Synopsis

This analysis summarizes the the effect of severe weather events on population health and in terms of economic impact. To this end, data from the NOAA Storm Database was analyzed, spanning from 1950 to 2011. The highest impact event by a large margin for total fatalities were tornadoes (5633 fatalities) followed by excessive heat (1903). For injuries, again tornadoes was most predominant with over 90000 injuries followed by other root cause all below 7000 injuries. The economic impact was most severe from floods (138 billion USD) followed by hurricanes/typhoons (29 billion USD) and tornados (17 billion USD).

Data Processing

The complete dataset was imported into R and unecessary columns removed, to reduce the overall size. The impact on population health (both from fatalities and injuries) was summarized by event type and filtered by the 10 predominent event types. Bar plots were created for both fatalities and injuries by event type. To analyze the economic impact, both property damages and crop damages were summed up per event type. Again the resulting dataset was filtered by the 10 predominent event types and a bar chart with top 10 economic impact per event type was created. For details on the data processing, please see the commented R code below.

library(readr)
## Warning: package 'readr' was built under R version 4.5.2
library(dplyr)
## 
## Attaching package: 'dplyr'
## The following objects are masked from 'package:stats':
## 
##     filter, lag
## The following objects are masked from 'package:base':
## 
##     intersect, setdiff, setequal, union
library(ggplot2)

# loading the data
df1 <- read_csv("repdata_data_StormData.csv.bz2")
## Rows: 902297 Columns: 37
## ── Column specification ────────────────────────────────────────────────────────
## Delimiter: ","
## chr (18): BGN_DATE, BGN_TIME, TIME_ZONE, COUNTYNAME, STATE, EVTYPE, BGN_AZI,...
## dbl (18): STATE__, COUNTY, BGN_RANGE, COUNTY_END, END_RANGE, LENGTH, WIDTH, ...
## lgl  (1): COUNTYENDN
## 
## ℹ Use `spec()` to retrieve the full column specification for this data.
## ℹ Specify the column types or set `show_col_types = FALSE` to quiet this message.
# selecting the columns needed for this analysis
df2 <- df1 %>% select(EVTYPE, FATALITIES:CROPDMGEXP)

##----
## Q2 Across the United States, which types of events (as indicated in the  EVTYPE EVTYPEstart color red, start verbatim, EVTYPE, end verbatim, end color red variable) are most harmful with respect to population health?
##----

# grouping the dataset by EVTYPE, summarizing the total injuries by EVTYPE, and ungrouping again; arranging the
# data by EVTYPE with most frequent injuries and selecting the 10 EVTYPEs with the most frequent injuries
df2_inj <- df2 %>% group_by(EVTYPE) %>% summarise(tot_inj = sum(INJURIES, na.rm = TRUE), .groups = "drop") %>% 
  arrange(desc(tot_inj)) %>% slice_head(n = 10)

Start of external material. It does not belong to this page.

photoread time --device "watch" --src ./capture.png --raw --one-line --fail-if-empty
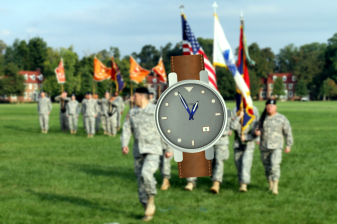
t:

# creating a plot for the EVTYPE with the 10 most frequent fatalities
p_inj <- ggplot(df2_inj, aes(x = reorder(EVTYPE, -tot_inj), y = tot_inj, fill = tot_inj)) + geom_col() +
  geom_text(
    aes(label = round(tot_inj, 0)),
    vjust = -0.3,
    size = 3) +
    labs(
    x = "Event Type",
    y = "Total Injuries",
    title = "Total Injuries by Event Type (Top 10 Event Types)") +
  theme(axis.text.x = element_text(angle = 45, hjust = 1)
  )

# grouping the dataset by EVTYPE, summarizing the total fatalities by EVTYPE, and ungrouping again; arranging the
# data by EVTYPE with most frequent fatalities and selecting the 10 EVTYPEs with the most frequent fatalities
df2_fat <- df2 %>% group_by(EVTYPE) %>% summarise(tot_fat = sum(FATALITIES, na.rm = TRUE), .groups = "drop") %>%
  arrange(desc(tot_fat)) %>% slice_head(n = 10)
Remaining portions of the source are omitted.